● Exercise goal:
Please retype the stretch of the records from the line containing "Daily round sheet. Line for the hygrometer: enter" through the end of the records, character for character. Leave the pictures out.

● Given records:
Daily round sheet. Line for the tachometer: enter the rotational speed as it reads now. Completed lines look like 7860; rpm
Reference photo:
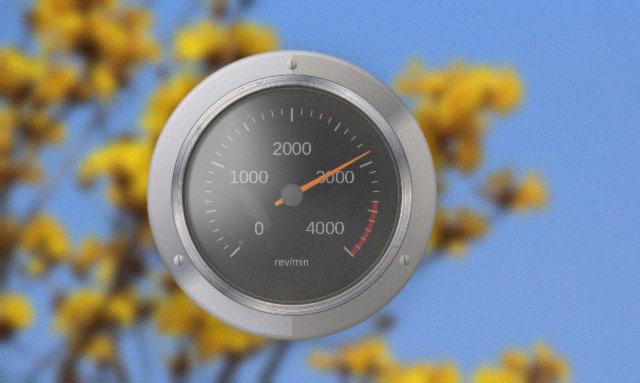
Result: 2900; rpm
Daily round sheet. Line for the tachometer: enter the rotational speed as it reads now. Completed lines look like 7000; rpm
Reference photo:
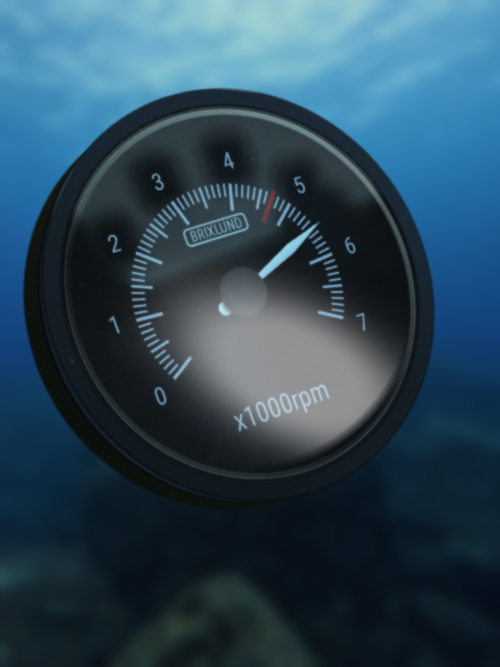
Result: 5500; rpm
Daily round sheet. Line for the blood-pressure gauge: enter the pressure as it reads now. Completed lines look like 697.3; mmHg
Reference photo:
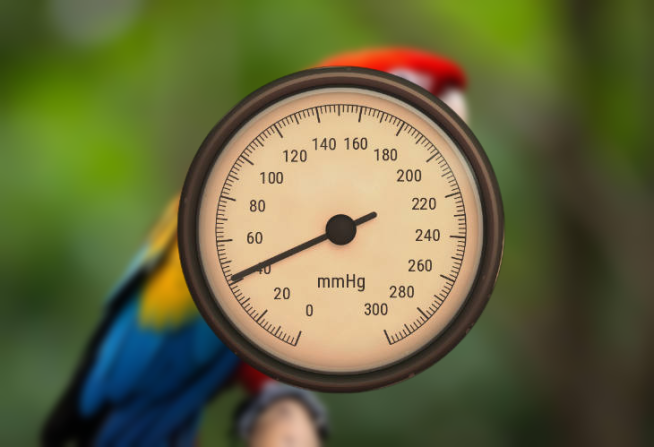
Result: 42; mmHg
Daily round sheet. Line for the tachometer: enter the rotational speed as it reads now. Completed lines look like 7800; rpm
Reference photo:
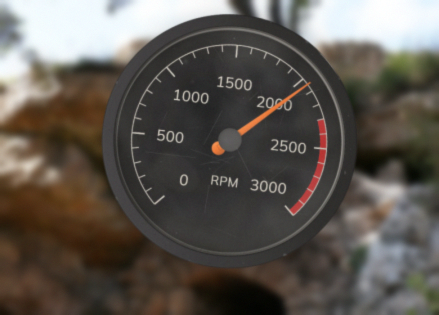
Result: 2050; rpm
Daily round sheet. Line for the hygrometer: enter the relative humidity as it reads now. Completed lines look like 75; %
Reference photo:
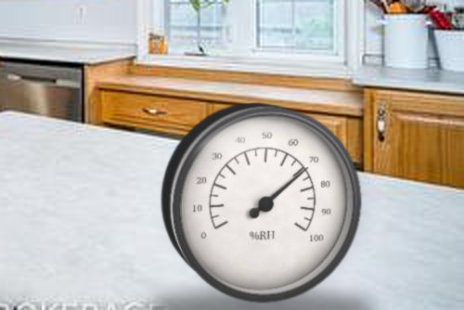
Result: 70; %
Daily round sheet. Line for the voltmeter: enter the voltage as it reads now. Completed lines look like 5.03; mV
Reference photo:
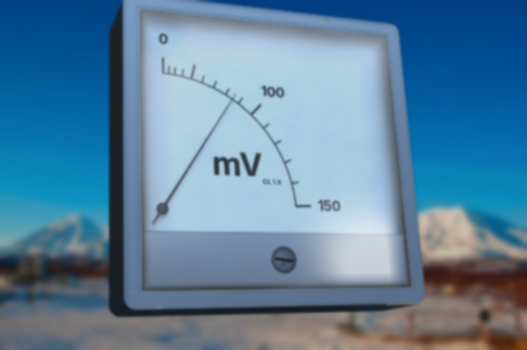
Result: 85; mV
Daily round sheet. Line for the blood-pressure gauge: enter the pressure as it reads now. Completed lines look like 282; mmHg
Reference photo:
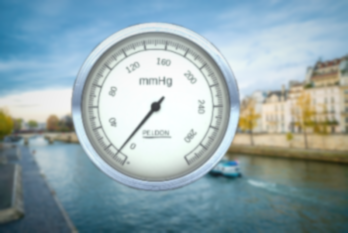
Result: 10; mmHg
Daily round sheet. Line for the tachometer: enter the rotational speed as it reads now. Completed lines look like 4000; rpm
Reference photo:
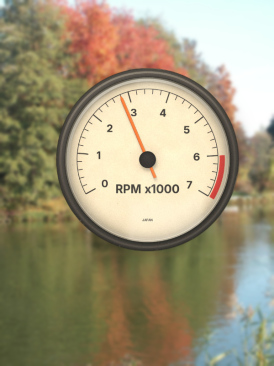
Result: 2800; rpm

● Exercise answer:
Daily round sheet. Line for the hygrometer: enter the relative humidity as it reads now. Completed lines look like 75; %
Reference photo:
Result: 70; %
Daily round sheet. Line for the voltmeter: enter the voltage as it reads now. Completed lines look like 5.03; mV
Reference photo:
Result: 85; mV
Daily round sheet. Line for the blood-pressure gauge: enter the pressure as it reads now. Completed lines look like 282; mmHg
Reference photo:
Result: 10; mmHg
Daily round sheet. Line for the tachometer: enter the rotational speed as it reads now. Completed lines look like 4000; rpm
Reference photo:
Result: 2800; rpm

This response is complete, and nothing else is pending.